Problem details.
Check every line below for the word "parameter" and copy the ones that have it.
══ Records for this exercise
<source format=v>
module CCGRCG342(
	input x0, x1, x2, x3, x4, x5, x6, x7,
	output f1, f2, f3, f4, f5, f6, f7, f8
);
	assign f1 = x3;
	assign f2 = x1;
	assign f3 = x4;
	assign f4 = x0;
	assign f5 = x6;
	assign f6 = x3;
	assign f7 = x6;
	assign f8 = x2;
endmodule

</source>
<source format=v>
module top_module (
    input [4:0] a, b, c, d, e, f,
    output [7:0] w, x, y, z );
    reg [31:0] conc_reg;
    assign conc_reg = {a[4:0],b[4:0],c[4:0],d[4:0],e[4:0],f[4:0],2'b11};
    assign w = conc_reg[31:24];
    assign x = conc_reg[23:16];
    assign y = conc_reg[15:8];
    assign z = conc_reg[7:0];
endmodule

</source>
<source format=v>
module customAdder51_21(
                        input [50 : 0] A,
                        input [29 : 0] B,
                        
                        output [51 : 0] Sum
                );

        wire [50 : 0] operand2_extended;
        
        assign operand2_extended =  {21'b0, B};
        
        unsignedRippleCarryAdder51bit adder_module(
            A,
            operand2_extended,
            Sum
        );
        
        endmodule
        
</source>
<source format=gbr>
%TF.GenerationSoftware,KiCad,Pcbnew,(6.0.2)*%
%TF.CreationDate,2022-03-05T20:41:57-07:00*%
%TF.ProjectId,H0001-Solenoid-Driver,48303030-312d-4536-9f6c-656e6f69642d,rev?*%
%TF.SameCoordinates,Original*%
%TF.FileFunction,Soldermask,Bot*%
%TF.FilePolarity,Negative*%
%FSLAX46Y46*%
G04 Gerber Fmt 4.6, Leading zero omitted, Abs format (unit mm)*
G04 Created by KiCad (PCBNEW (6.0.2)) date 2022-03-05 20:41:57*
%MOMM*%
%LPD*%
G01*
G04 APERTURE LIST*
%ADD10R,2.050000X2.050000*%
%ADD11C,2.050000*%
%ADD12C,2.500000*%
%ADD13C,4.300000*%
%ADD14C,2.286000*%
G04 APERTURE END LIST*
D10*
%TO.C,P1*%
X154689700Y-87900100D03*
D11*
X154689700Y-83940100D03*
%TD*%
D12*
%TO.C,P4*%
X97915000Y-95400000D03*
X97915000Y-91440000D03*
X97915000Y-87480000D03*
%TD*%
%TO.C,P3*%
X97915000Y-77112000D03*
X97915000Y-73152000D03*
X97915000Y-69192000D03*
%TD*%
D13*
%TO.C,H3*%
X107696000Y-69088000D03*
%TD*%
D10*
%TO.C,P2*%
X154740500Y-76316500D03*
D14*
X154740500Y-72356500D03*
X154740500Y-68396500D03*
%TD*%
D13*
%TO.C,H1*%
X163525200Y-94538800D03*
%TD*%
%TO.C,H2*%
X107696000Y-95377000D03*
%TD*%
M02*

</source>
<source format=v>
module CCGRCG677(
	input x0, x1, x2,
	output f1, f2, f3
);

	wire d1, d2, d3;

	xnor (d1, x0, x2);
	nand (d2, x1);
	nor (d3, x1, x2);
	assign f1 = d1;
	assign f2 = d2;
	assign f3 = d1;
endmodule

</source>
════
══ Records for this exercise
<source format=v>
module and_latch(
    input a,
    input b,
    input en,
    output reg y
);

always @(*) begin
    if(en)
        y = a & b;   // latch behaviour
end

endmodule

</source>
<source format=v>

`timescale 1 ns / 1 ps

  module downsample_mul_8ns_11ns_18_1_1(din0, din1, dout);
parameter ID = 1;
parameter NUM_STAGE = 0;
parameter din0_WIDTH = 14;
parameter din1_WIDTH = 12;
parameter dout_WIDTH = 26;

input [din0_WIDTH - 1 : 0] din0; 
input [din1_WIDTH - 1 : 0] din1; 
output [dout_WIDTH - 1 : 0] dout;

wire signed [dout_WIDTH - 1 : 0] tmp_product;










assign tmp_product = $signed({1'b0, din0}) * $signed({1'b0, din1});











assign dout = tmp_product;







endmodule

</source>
════
Exercise response.
parameter ID = 1;
parameter NUM_STAGE = 0;
parameter din0_WIDTH = 14;
parameter din1_WIDTH = 12;
parameter dout_WIDTH = 26;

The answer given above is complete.